Third, FGD elicits responses from representatives of the different sectors of society. They are referred to as the stakeholders. They have a stake or are influenced by whatever issue or concern is in question. Fishers, for example, are affected by the establishment of protected areas in their traditional fishing grounds.
4. Verify the manner of data collection
Cross-examine the data collector. If you asked somebody to gather data for you, ask that person some questions to determine if the data collection was systematic or truthful. For paid enumerators, there is a tendency to administer questionnaires in their haste to meet a set quota of questionnaires to be filled out during the day.
Some enumerators have a nasty way of gathering two or three respondents together to conduct the interview. Interviewing in this manner can affect the results. A participant will most likely influence another participant in the simultaneous interview.
If you, as a lead researcher, notice this tendency, it would be best to call the attention of the enumerators. Chances are, they will miss filling out the required answers. They may fill out the missing items themselves that would affect the credibility of the data. The information gathered should be cross-checked to prevent this from happening.
To ensure data quality, you may ask the following questions:
- How much time did you spend interviewing the respondent of the study?
- Is the respondent alone or with a group of people when you did the interview?
To reduce cheating in the interview, asking your enumerators to have the interviewees sign the transcript right after the session will help. Ask the enumerators to write about how long the interview took, noting the start and end times. A picture taken by a third person of the one-on-one engagement would help.
5. Avoid biased results: the Wildfire Effect
Watch out for the so-called “wildfire effect” in data gathering. The wildfire effect is analogous to someone lighting a match and igniting dry grass leaves that cause an uncontrollable forest fire. This situation demonstrates the power of the tongue. Gossipers magnify wrong information and eventually cause harm due to misunderstanding or distorted information through the grapevine. Hence, the term wildfire effect.
Wildfire effect happens when you are dealing with sensitive issues like fisherfolk’s compliance to ordinances, rules and regulations or laws of the land. Rumors on the issues raised by the interviewer during the interview will prevent other people from answering the questionnaire. Respondents may become apprehensive if answers to questions intrude into their privacy or threaten them in some way.

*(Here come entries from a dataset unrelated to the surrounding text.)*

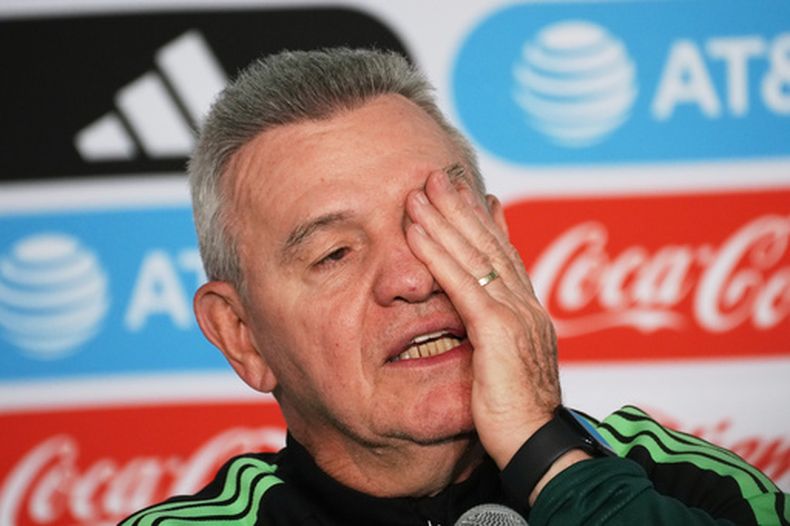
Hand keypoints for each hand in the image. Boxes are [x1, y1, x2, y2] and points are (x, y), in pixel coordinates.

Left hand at [405, 170, 561, 467]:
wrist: (534, 443)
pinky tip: (417, 232)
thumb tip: (484, 320)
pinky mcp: (497, 330)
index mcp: (528, 311)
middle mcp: (525, 304)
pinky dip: (438, 254)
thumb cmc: (517, 413)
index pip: (504, 256)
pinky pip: (461, 283)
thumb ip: (497, 334)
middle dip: (462, 207)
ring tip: (420, 191)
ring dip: (445, 219)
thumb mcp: (509, 364)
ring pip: (475, 255)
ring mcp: (514, 314)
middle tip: (437, 177)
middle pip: (490, 244)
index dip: (485, 222)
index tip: (469, 195)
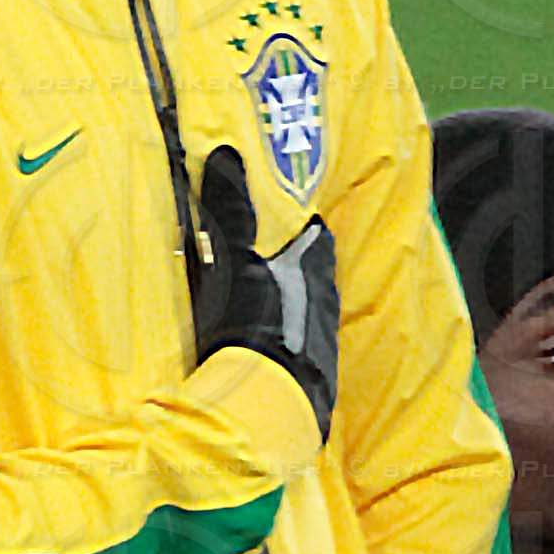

Thus, questionnaire administration must be done simultaneously within, say, a day in a group of interviewees in a particular place. If some respondents were interviewed the next day, chances are they have already gossiped among themselves and become wary of someone asking them about sensitive issues that may incriminate them.
There are many other sources of bias that impact negatively on data quality. These are described in greater detail in another post titled How to Reduce Researcher Bias in Social Research.
Adhering to good practices espoused in this article will ensure reliable data analysis. Hence, you will contribute meaningfully to the body of knowledge and avoid feeling guilty that you missed or did something inappropriate that led to misleading conclusions.